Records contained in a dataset
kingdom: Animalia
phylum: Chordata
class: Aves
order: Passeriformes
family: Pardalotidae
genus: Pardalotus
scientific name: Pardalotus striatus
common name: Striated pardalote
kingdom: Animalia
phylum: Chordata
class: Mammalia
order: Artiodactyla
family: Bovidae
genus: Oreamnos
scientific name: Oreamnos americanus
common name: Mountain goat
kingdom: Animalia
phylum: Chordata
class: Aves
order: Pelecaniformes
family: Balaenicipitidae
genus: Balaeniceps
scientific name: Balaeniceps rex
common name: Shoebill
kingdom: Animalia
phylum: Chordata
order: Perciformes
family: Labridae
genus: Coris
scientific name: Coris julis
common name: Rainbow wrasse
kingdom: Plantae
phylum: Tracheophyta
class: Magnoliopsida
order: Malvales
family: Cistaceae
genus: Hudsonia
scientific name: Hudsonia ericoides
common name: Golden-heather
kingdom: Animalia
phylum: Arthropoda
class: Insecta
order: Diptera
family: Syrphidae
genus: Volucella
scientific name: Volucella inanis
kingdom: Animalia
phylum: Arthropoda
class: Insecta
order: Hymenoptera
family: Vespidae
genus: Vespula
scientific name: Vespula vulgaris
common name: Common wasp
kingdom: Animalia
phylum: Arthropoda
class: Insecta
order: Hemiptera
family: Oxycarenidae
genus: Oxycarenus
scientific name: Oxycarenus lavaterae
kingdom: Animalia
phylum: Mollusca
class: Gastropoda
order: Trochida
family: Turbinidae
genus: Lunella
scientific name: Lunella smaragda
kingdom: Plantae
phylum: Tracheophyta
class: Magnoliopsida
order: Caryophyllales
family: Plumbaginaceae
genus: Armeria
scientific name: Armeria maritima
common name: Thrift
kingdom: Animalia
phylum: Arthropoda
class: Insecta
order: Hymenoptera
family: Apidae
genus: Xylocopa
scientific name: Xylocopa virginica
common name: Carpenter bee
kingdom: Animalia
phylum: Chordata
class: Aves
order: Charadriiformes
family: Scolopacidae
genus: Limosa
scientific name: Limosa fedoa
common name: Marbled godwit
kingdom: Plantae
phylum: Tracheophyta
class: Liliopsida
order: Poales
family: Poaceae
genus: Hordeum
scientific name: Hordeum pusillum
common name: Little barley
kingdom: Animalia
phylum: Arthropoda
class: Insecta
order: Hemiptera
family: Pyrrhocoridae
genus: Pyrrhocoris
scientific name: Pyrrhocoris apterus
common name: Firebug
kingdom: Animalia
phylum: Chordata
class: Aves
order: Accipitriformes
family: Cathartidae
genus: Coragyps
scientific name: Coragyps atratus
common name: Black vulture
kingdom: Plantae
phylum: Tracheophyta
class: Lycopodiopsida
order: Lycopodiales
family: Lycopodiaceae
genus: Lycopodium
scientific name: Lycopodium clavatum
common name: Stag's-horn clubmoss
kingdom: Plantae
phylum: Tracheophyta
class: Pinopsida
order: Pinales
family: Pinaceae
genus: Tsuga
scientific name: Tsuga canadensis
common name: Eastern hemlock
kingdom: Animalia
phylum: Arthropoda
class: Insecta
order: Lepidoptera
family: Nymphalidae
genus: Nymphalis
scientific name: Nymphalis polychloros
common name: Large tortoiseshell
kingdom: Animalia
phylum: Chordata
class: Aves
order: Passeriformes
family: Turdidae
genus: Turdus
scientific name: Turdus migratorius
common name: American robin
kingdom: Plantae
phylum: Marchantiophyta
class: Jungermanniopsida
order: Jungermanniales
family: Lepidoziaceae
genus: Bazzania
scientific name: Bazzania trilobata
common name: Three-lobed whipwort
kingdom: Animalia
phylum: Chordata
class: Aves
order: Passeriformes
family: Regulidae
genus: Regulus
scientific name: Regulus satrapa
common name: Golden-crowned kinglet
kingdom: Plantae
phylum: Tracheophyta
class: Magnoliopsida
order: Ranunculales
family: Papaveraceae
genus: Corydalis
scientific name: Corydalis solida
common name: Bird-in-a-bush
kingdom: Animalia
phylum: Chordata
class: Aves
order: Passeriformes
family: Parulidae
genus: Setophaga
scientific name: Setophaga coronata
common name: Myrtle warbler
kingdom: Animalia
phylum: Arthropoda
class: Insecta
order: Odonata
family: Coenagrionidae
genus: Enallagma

*The task*
Copy out the lines above word for word, starting with the line containing "family: Oxycarenidae" and ending with the line containing "scientific name: Pyrrhocoris apterus", both included.

*Result*
family: Oxycarenidae
genus: Oxycarenus
scientific name: Oxycarenus lavaterae
kingdom: Animalia
phylum: Mollusca
class: Gastropoda
order: Trochida
family: Turbinidae
genus: Lunella
scientific name: Lunella smaragda
kingdom: Plantae
phylum: Tracheophyta
class: Magnoliopsida
order: Caryophyllales
family: Plumbaginaceae
genus: Armeria
scientific name: Armeria maritima
common name: Thrift
kingdom: Animalia
phylum: Arthropoda
class: Insecta
order: Hymenoptera
family: Apidae
genus: Xylocopa
scientific name: Xylocopa virginica
common name: Carpenter bee
kingdom: Animalia
phylum: Chordata
class: Aves
order: Charadriiformes
family: Scolopacidae
genus: Limosa
scientific name: Limosa fedoa
common name: Marbled godwit
kingdom: Plantae
phylum: Tracheophyta
class: Liliopsida
order: Poales
family: Poaceae
genus: Hordeum
scientific name: Hordeum pusillum
common name: Little barley
kingdom: Animalia
phylum: Arthropoda
class: Insecta
order: Hemiptera
family: Pyrrhocoridae
genus: Pyrrhocoris
scientific name: Pyrrhocoris apterus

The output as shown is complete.